→ **What you will do**
All of the entries below need to be repeated exactly.

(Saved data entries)
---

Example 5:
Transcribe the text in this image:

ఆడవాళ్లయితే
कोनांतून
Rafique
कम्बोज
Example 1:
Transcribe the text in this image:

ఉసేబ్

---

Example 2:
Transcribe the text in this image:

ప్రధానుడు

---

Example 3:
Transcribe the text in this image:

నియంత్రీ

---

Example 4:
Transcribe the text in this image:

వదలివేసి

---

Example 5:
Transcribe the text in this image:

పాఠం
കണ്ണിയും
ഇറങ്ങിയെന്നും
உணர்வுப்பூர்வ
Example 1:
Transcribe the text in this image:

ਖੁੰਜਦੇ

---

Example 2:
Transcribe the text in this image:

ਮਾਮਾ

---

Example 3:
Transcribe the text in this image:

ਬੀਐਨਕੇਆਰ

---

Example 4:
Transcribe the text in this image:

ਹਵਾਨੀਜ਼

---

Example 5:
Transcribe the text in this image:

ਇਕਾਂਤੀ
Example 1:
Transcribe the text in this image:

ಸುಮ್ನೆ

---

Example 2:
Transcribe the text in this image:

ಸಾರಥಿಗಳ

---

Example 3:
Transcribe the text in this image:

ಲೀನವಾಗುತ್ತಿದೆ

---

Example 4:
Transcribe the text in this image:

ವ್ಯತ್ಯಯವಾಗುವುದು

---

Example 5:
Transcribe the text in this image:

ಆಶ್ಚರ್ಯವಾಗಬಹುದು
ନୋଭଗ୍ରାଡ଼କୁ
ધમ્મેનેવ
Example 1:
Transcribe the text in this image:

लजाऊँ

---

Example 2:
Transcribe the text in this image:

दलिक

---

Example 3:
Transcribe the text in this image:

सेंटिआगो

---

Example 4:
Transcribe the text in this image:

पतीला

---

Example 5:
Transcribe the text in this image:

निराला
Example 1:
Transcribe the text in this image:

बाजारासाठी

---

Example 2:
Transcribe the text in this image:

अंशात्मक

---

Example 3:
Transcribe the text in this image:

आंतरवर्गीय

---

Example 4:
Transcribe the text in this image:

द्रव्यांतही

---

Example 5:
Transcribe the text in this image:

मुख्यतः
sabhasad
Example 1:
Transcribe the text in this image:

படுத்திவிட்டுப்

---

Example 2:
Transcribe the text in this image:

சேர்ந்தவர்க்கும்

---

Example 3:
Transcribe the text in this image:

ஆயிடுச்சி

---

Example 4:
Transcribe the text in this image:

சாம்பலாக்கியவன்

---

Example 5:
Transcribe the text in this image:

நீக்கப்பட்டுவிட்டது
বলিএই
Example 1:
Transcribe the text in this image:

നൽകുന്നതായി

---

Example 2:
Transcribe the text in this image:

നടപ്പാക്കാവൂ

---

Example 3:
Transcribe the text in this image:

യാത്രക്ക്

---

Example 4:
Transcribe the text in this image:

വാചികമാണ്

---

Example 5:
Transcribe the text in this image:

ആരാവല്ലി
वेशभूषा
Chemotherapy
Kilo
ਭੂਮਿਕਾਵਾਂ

→ **Answer to the problem**
---

Example 5:
Transcribe the text in this image:

ఆడవాళ్లయితే
कोनांतून
Rafique
कम्बोज
Example 1:
Transcribe the text in this image:

ఉసేబ్

---

Example 2:
Transcribe the text in this image:

ప్రధానుడు

---

Example 3:
Transcribe the text in this image:

నియంత్రీ

---

Example 4:
Transcribe the text in this image:

వదలివేసి

---

Example 5:
Transcribe the text in this image:

పాఠం
കണ്ണിയും
ഇറങ്ങിയെന്നും
உணர்வுப்பூர்வ
Example 1:
Transcribe the text in this image:

ਖੁੰਜਦੇ

---

Example 2:
Transcribe the text in this image:

ਮਾਮਾ

---

Example 3:
Transcribe the text in this image:

ਬੀਐਨਕੇਆਰ

---

Example 4:
Transcribe the text in this image:

ਹਵਾਨੀਜ਼

---

Example 5:
Transcribe the text in this image:

ਇਕਾਂਤੀ
Example 1:
Transcribe the text in this image:

ಸುಮ್ನೆ

---

Example 2:
Transcribe the text in this image:

ಸಾರಥಿಗಳ

---

Example 3:
Transcribe the text in this image:

ಲೀನವಾಗುತ್ತಿದೆ

---

Example 4:
Transcribe the text in this image:

ವ್ಯತ್ಯಯವಾಗುವುದು

---

Example 5:
Transcribe the text in this image:

ಆಶ್ಚರ್ಯವಾಗಬಹುದು
ନୋଭଗ୍ରାଡ଼କୁ
ધમ્મેનેવ
Example 1:
Transcribe the text in this image:

लजाऊँ

---

Example 2:
Transcribe the text in this image:

दलिक

---

Example 3:
Transcribe the text in this image:

सेंटिआगो

---

Example 4:
Transcribe the text in this image:

पतीला

---

Example 5:
Transcribe the text in this image:

निराला
Example 1:
Transcribe the text in this image:

बाजारासाठी

---

Example 2:
Transcribe the text in this image:

अंशात्मक

---

Example 3:
Transcribe the text in this image:

आंतरवर्गीय

---

Example 4:
Transcribe the text in this image:

द्रव्यांतही

---

Example 5:
Transcribe the text in this image:

मुख्यतः
sabhasad
Example 1:
Transcribe the text in this image:

படுத்திவிட்டுப்

---

Example 2:
Transcribe the text in this image:

சேர்ந்தவர்க்கும்

---

Example 3:
Transcribe the text in this image:

ஆயிடுச்சி

---

Example 4:
Transcribe the text in this image:

சாம்பலாக்கியவன்

---

Example 5:
Transcribe the text in this image:

நீக்கப்பட்டுவிட்டது
বলিএই
Example 1:
Transcribe the text in this image:

നൽകുന്നതായി

---

Example 2:
Transcribe the text in this image:

നടപ്പാക്കാവൂ

---

Example 3:
Transcribe the text in this image:

യാത്രക്ക്

---

Example 4:
Transcribe the text in this image:

വാചികമാണ്

---

Example 5:
Transcribe the text in this image:

ആരാവല്ലി
वेशभूषा
Chemotherapy
Kilo
ਭੂਮਿਕਾਵਾਂ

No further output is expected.